Exercise requirements: Transcribe the records below verbatim, omitting the pictures but retaining every other line unaltered.

[Data visualization images]
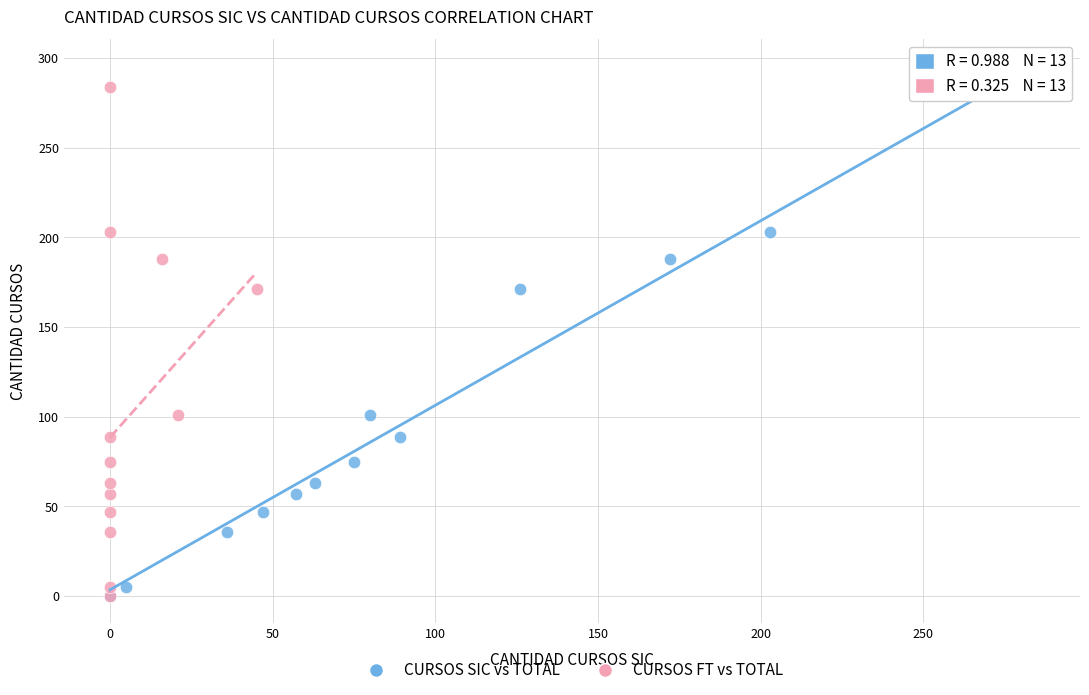

What are all the series names shown in the legend?

CURSOS SIC vs TOTAL, CURSOS FT vs TOTAL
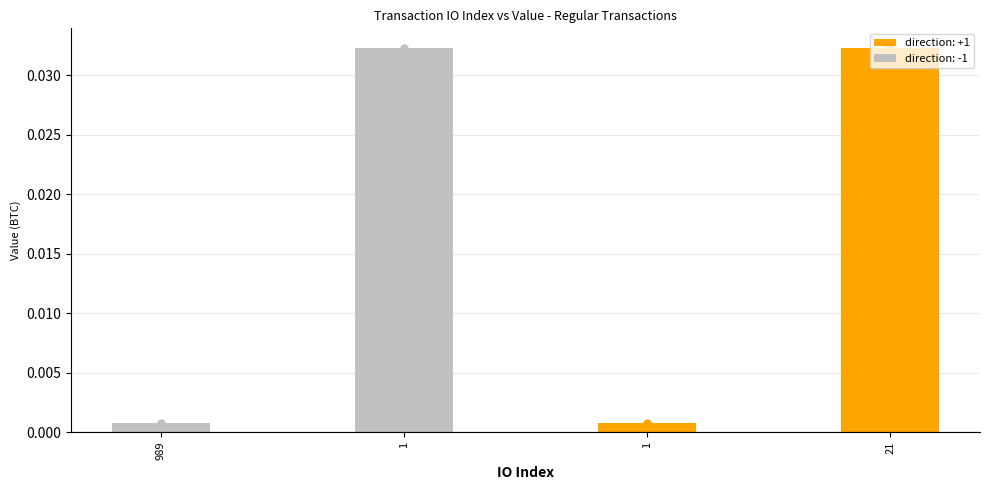

The chart shows a value of 0.0 at 21. True or false?

False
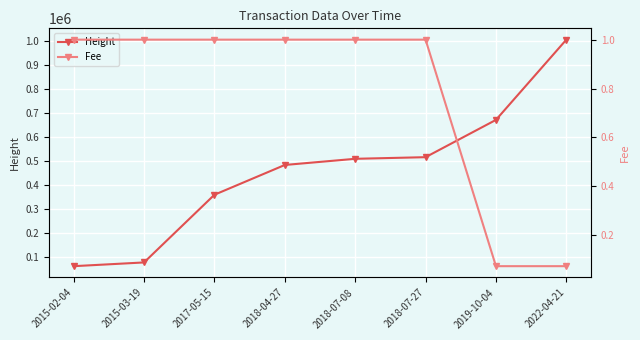

What position from the left is 2018-07-08?

5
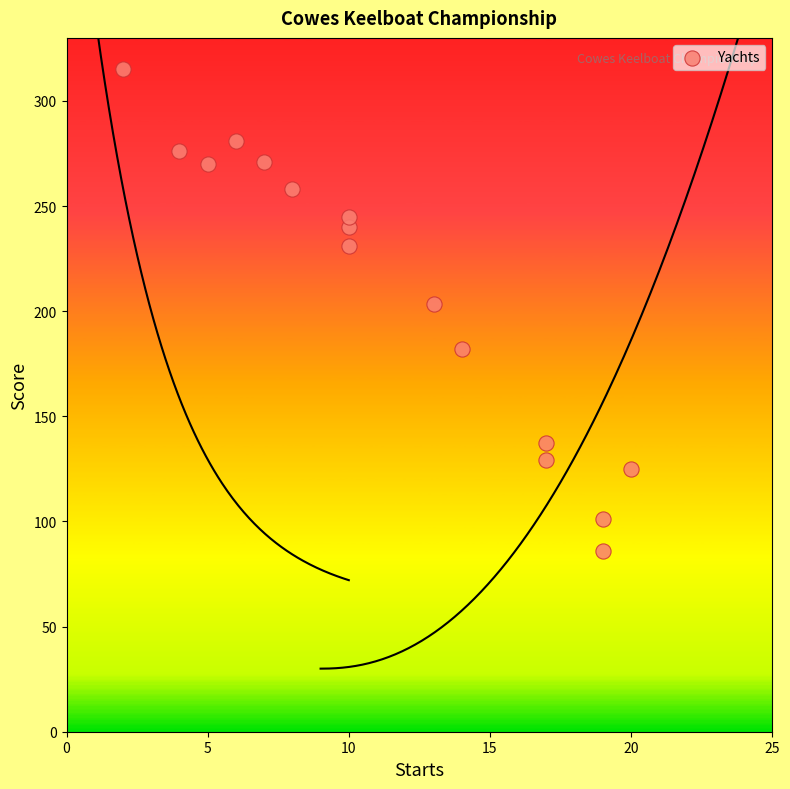

What Y value in the scatter plot is closest to 200?

203.5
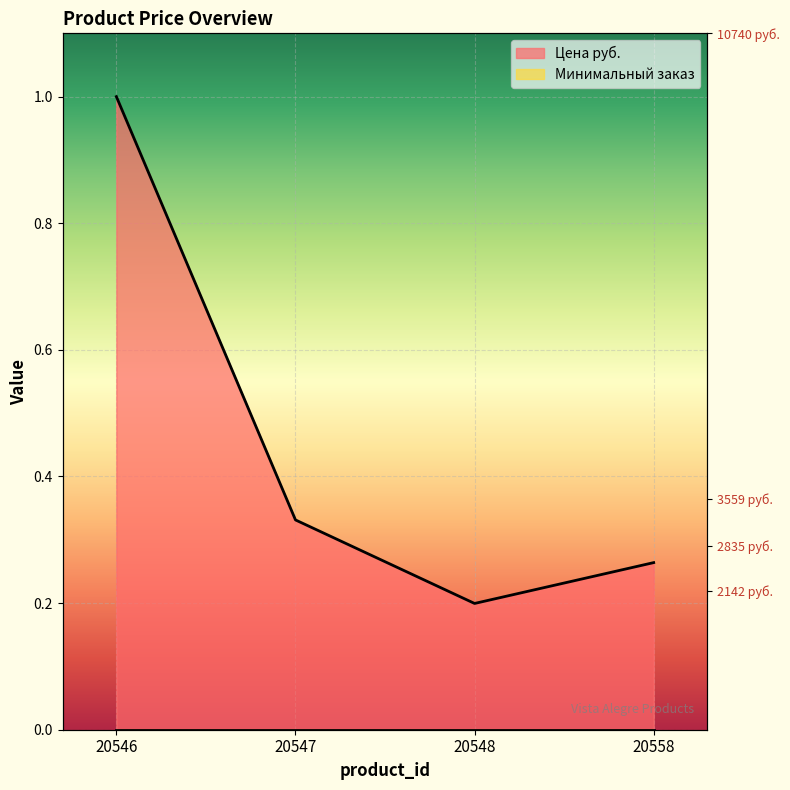

True or false: the data has more than 1 interior local peaks.

False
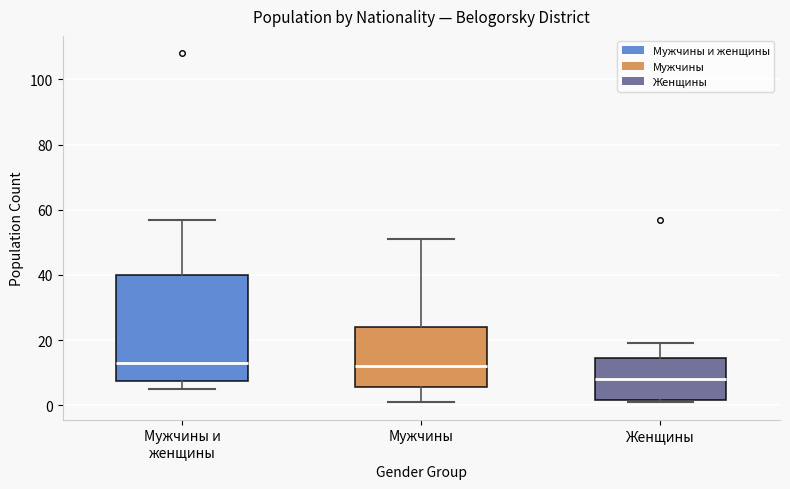

Reading left to right, read every box against the y-axis: the position of its median line, the range the box covers, and the ends of its whiskers. The values are not printed on the chart, so give them approximately, as read against the axis.

Мужчины и женщины: median 14, box 8 to 40, whiskers 6 to 58
Мужчины: median 12, box 6 to 24, whiskers 2 to 52
Женщины: median 8, box 2 to 14, whiskers 2 to 20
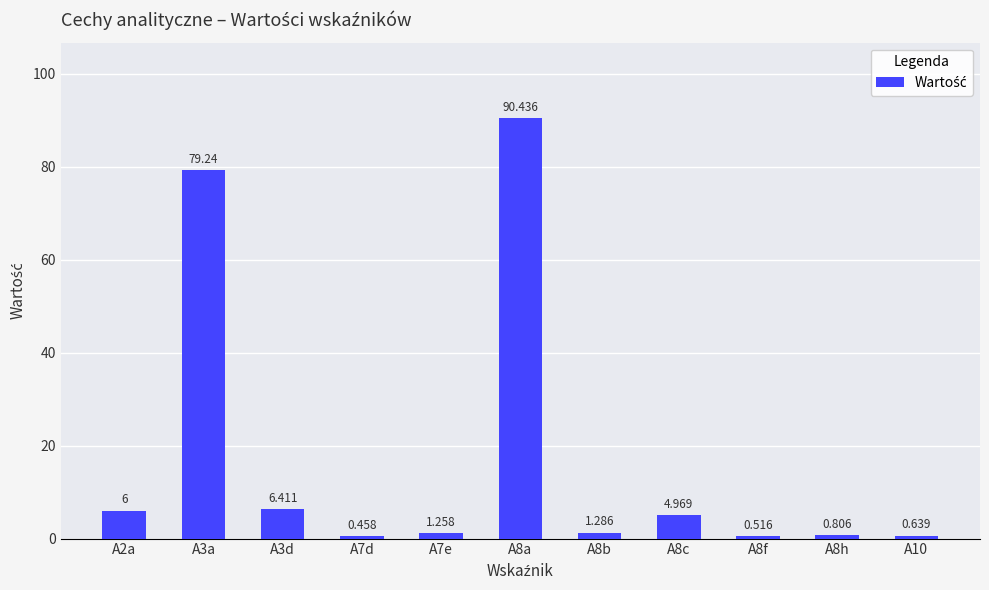

Approximately how many times larger is the value at A3a compared to A8b?

61.6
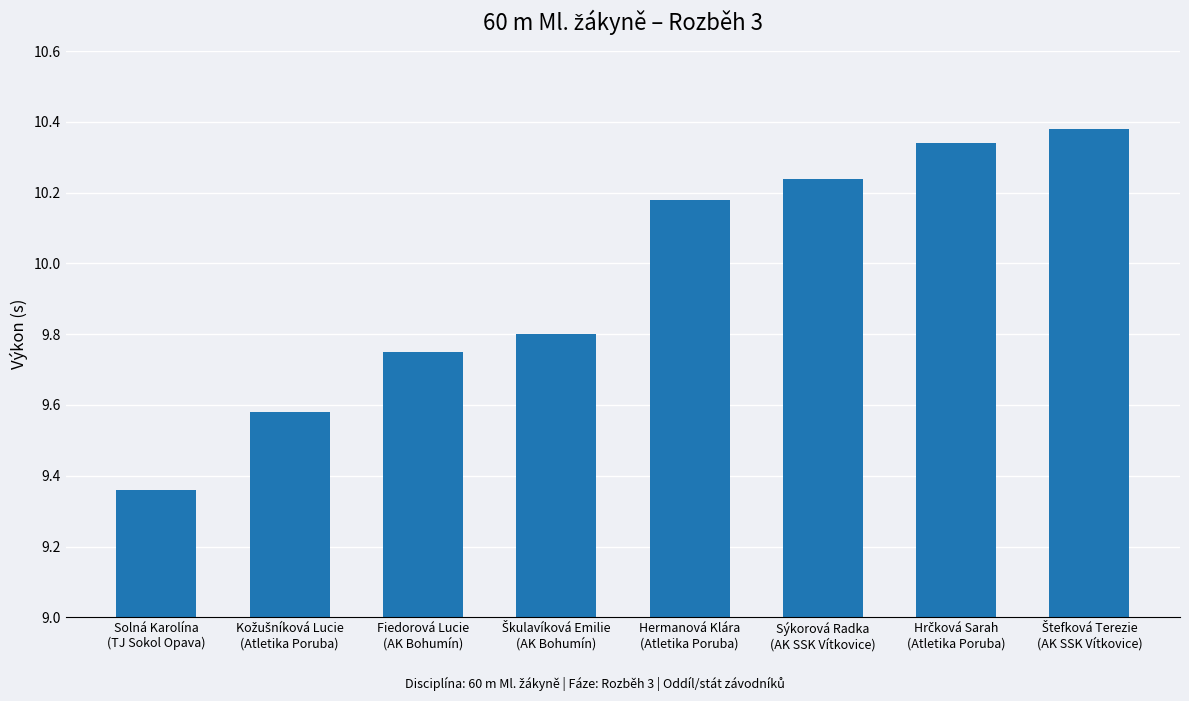

What is the average value?

10.0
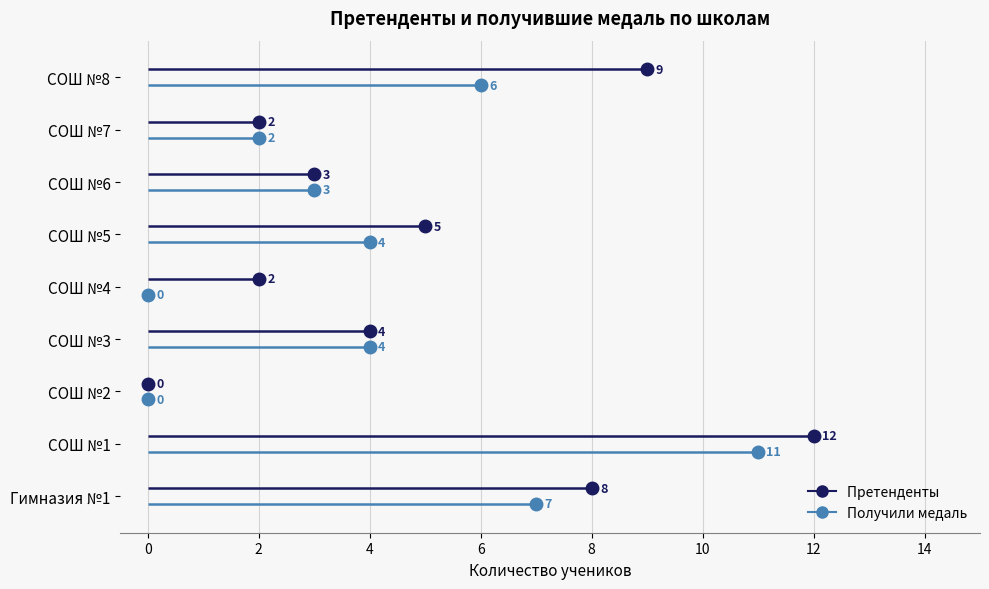

The Получили медаль series shows 16.6 at СОШ №1. True or false?

False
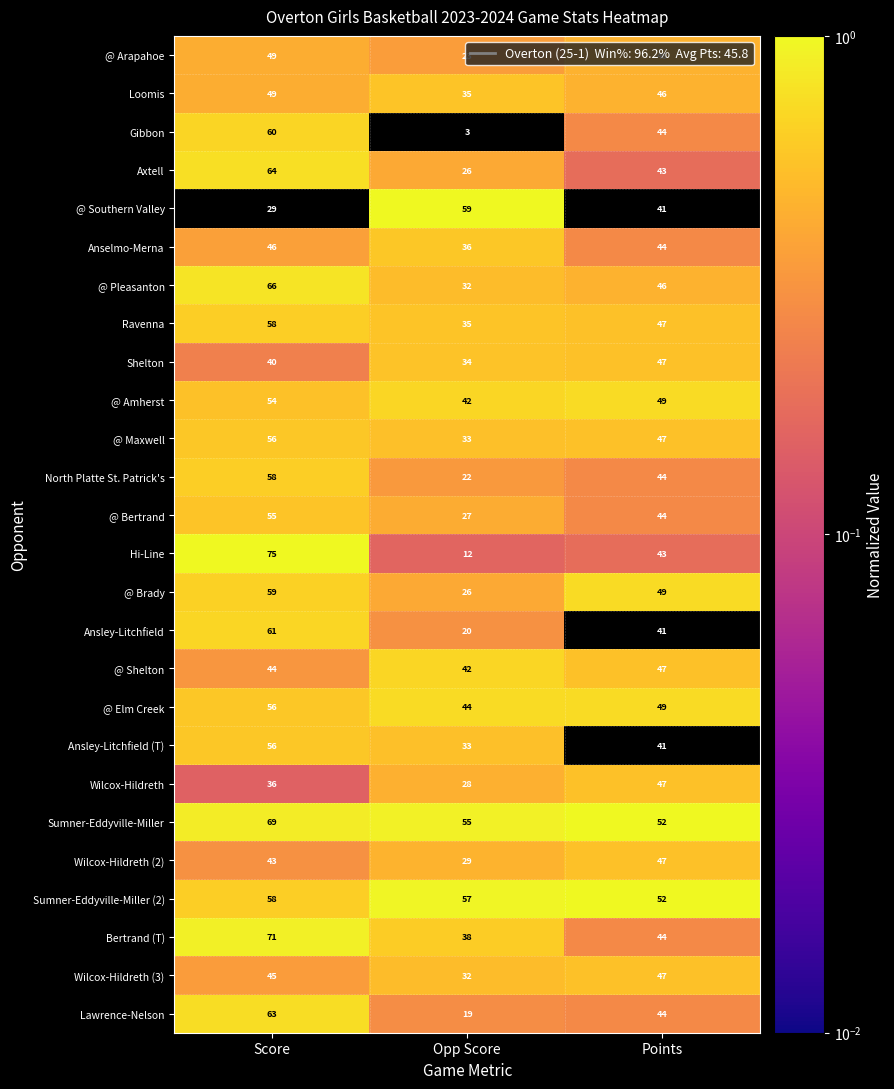

What is the total value across all series at Points?

1191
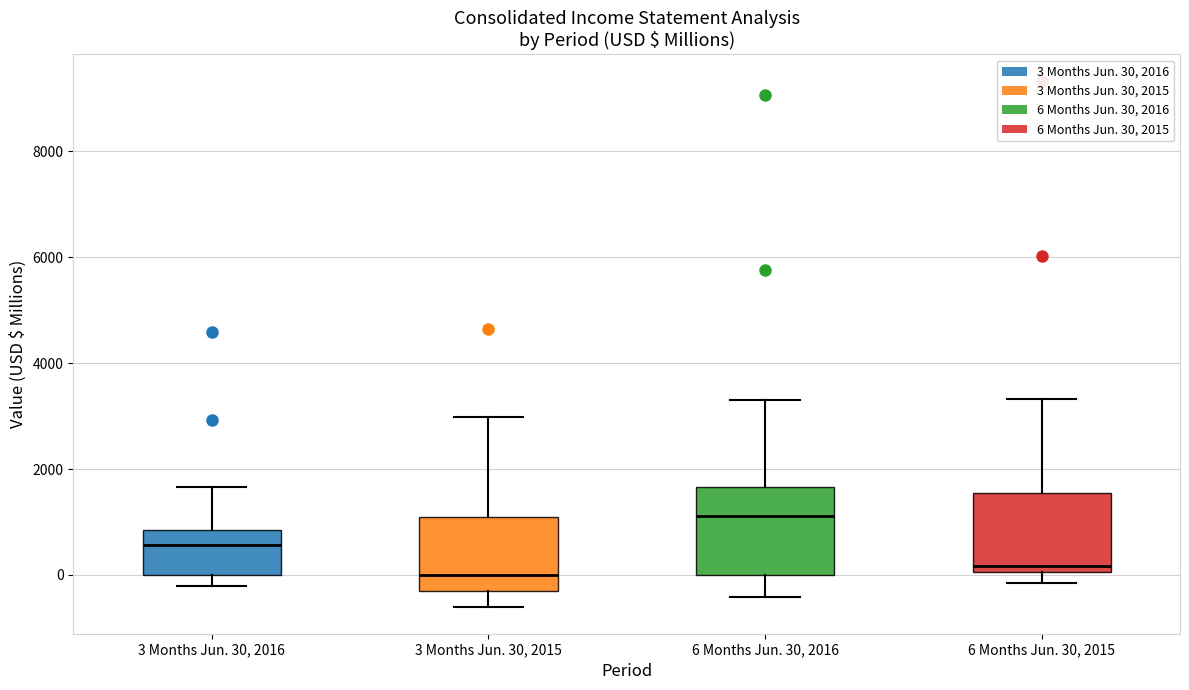

Where is the lower edge of the box for 6 Months Jun. 30, 2015 on the y-axis? The values are not printed on the chart, so give them approximately, as read against the axis.

0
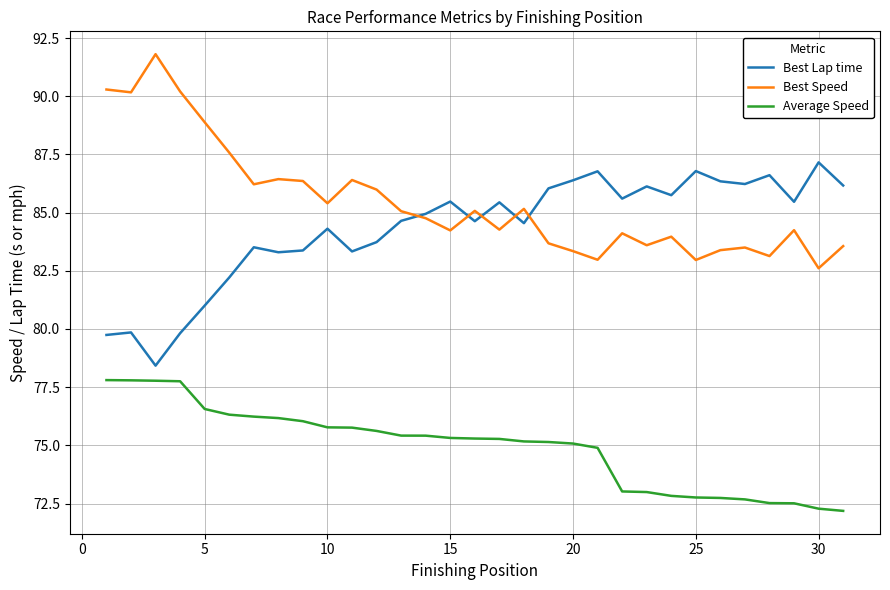

Which series has the largest total across all categories?

Best Speed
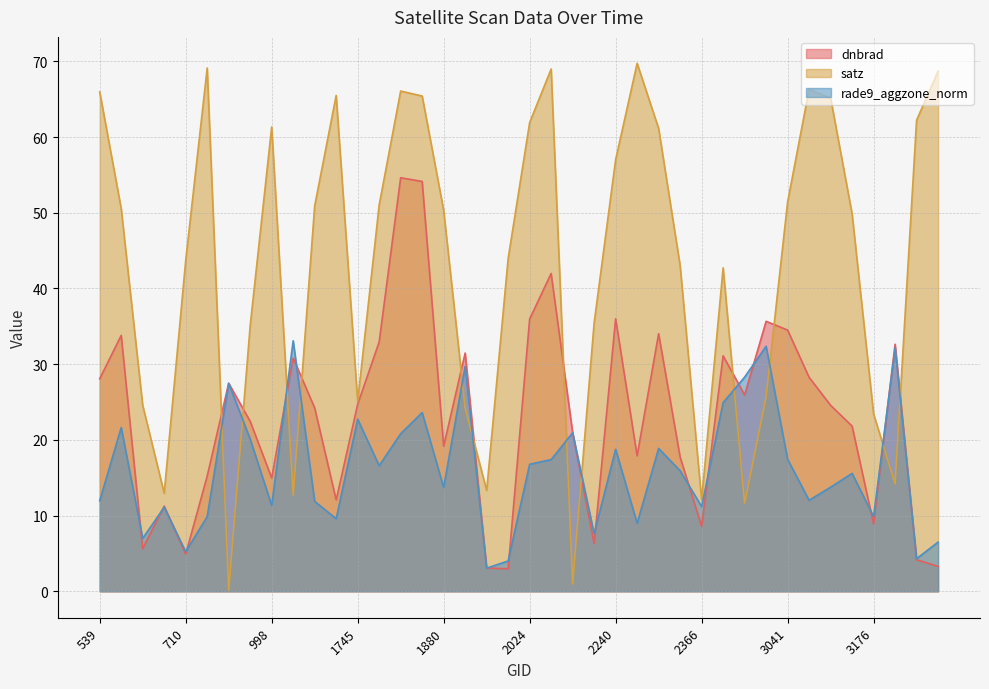

What is the difference between the dnbrad values at 3257 and 2042?

38.7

Task solution:
What are all the series names shown in the legend?

CURSOS SIC vs TOTAL, CURSOS FT vs TOTAL

The chart shows a value of 0.0 at 21. True or false?

False

What position from the left is 2018-07-08?

5

What Y value in the scatter plot is closest to 200?

203.5

True or false: the data has more than 1 interior local peaks.

False

Reading left to right, read every box against the y-axis: the position of its median line, the range the box covers, and the ends of its whiskers. The values are not printed on the chart, so give them approximately, as read against the axis.

Мужчины и женщины: median 14, box 8 to 40, whiskers 6 to 58
Мужчины: median 12, box 6 to 24, whiskers 2 to 52
Женщины: median 8, box 2 to 14, whiskers 2 to 20

Approximately how many times larger is the value at A3a compared to A8b?

61.6

What is the average value?

10.0

The Получили медаль series shows 16.6 at СОШ №1. True or false?

False

What is the total value across all series at Points?

1191

Where is the lower edge of the box for 6 Months Jun. 30, 2015 on the y-axis? The values are not printed on the chart, so give them approximately, as read against the axis.

0

Which series has the largest total across all categories?

Best Speed

What is the difference between the dnbrad values at 3257 and 2042?

38.7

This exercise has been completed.